Exercise instructions:
Reproduce the entries below exactly, but only from the line containing "Villa, Ingrid Farías, señaló" to the line containing "repente, de la", inclusive.

Saved entries
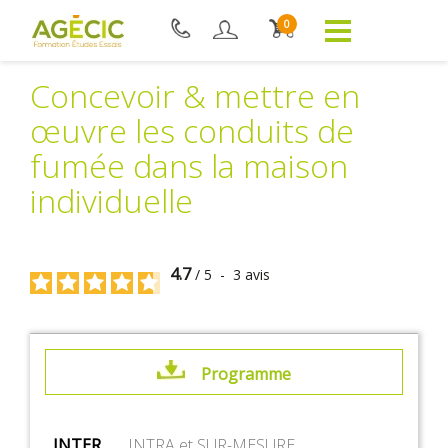
0
Concevoir & mettre en
œuvre les conduits de
fumée dans la maison
individuelle
4.7
/
5
-
3
avis
Programme
INTER
INTRA et SUR-MESURE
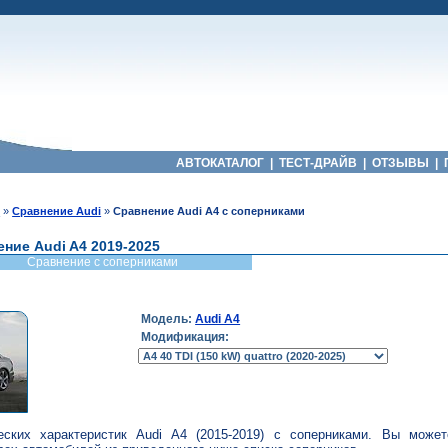
АВТОКАТАЛОГ
|
ТЕСТ-ДРАЙВ
|
ОТЗЫВЫ
|
й
»
Сравнение Audi
»
Сравнение Audi A4 с соперниками
ние Audi A4 2019-2025
Сравнение с соперниками
Модель:
Audi A4
Модификация:
еских характеристик Audi A4 (2015-2019) с соперниками. Вы може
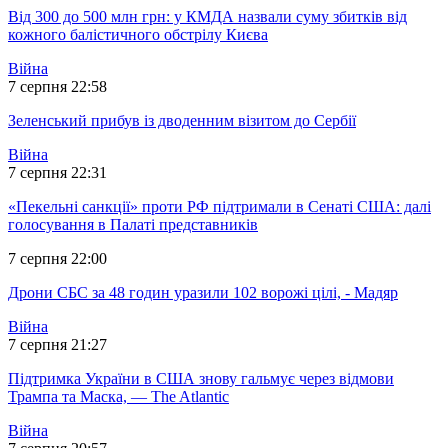
Від 300 до 500 млн грн: у КМДА назвали суму збитків від
кожного балістичного обстрілу Києва
Війна
7 серпня 22:58
Зеленський прибув із дводенним візитом до Сербії
Війна
7 серпня 22:31
«Пекельні санкції» проти РФ підтримали в Сенаті США: далі
голосування в Палаті представників
7 серпня 22:00
Дрони СБС за 48 годин уразили 102 ворожі цілі, - Мадяр
Війна
7 серпня 21:27
Підтримка України в США знову гальмує через відмови
Трампа та Маска, — The Atlantic
Війна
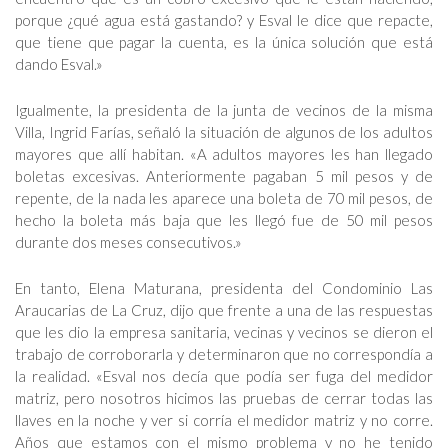
porque ¿qué agua está gastando? y Esval le dice que repacte,
que tiene que pagar la cuenta, es la única solución que está
dando Esval.»
Igualmente, la presidenta de la junta de vecinos de la misma
Villa, Ingrid Farías, señaló la situación de algunos de los adultos
mayores que allí habitan. «A adultos mayores les han llegado
boletas excesivas. Anteriormente pagaban 5 mil pesos y de
repente, de la nada les aparece una boleta de 70 mil pesos, de
hecho la boleta más baja que les llegó fue de 50 mil pesos
durante dos meses consecutivos.»
En tanto, Elena Maturana, presidenta del Condominio Las
Araucarias de La Cruz, dijo que frente a una de las respuestas
que les dio la empresa sanitaria, vecinas y vecinos se dieron el
trabajo de corroborarla y determinaron que no correspondía a
la realidad. «Esval nos decía que podía ser fuga del medidor
matriz, pero nosotros hicimos las pruebas de cerrar todas las
llaves en la noche y ver si corría el medidor matriz y no corre.
Años que estamos con el mismo problema y no he tenido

Answer for the task:
Villa, Ingrid Farías, señaló la situación de algunos de los adultos
mayores que allí habitan. «A adultos mayores les han llegado
boletas excesivas. Anteriormente pagaban 5 mil pesos y de
repente, de la nada les aparece una boleta de 70 mil pesos, de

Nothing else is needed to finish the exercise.